* **Problem details**
Word for word, copy all the data and drop the pictures.

Page-level text extractions:
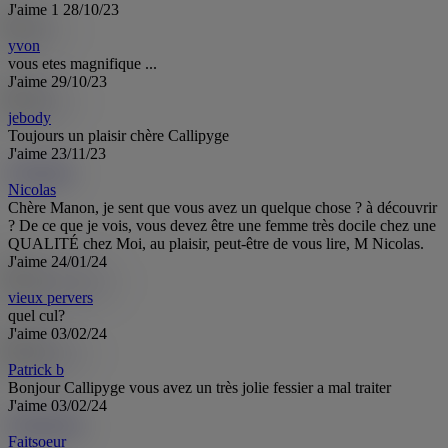
J'aime
1
28/10/23
yvon
vous etes magnifique ...
J'aime
29/10/23
jebody
Toujours un plaisir chère Callipyge
J'aime
23/11/23
Nicolas
Ni
Nicolas
Chère Manon, je sent que vous avez un quelque chose ? à découvrir
? De ce que je vois, vous devez être une femme très docile chez une
QUALITÉ chez Moi, au plaisir, peut-être de vous lire, M Nicolas.
J'aime
24/01/24
vieux pervers
quel cul?
J'aime
03/02/24
Patrick b
Bonjour Callipyge vous avez un très jolie fessier a mal traiter
J'aime
03/02/24
Faitsoeur
Fa
Faitsoeur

* **Task response**
J'aime
1
28/10/23
yvon
vous etes magnifique ...
J'aime
29/10/23
jebody
Toujours un plaisir chère Callipyge
J'aime
23/11/23
Nicolas
Ni
Nicolas
Chère Manon, je sent que vous avez un quelque chose ? à découvrir
? De ce que je vois, vous devez être une femme très docile chez une
QUALITÉ chez Moi, au plaisir, peut-être de vous lire, M Nicolas.
J'aime
24/01/24
vieux pervers
quel cul?
J'aime
03/02/24
Patrick b
Bonjour Callipyge vous avez un très jolie fessier a mal traiter
J'aime
03/02/24
Faitsoeur
Fa
Faitsoeur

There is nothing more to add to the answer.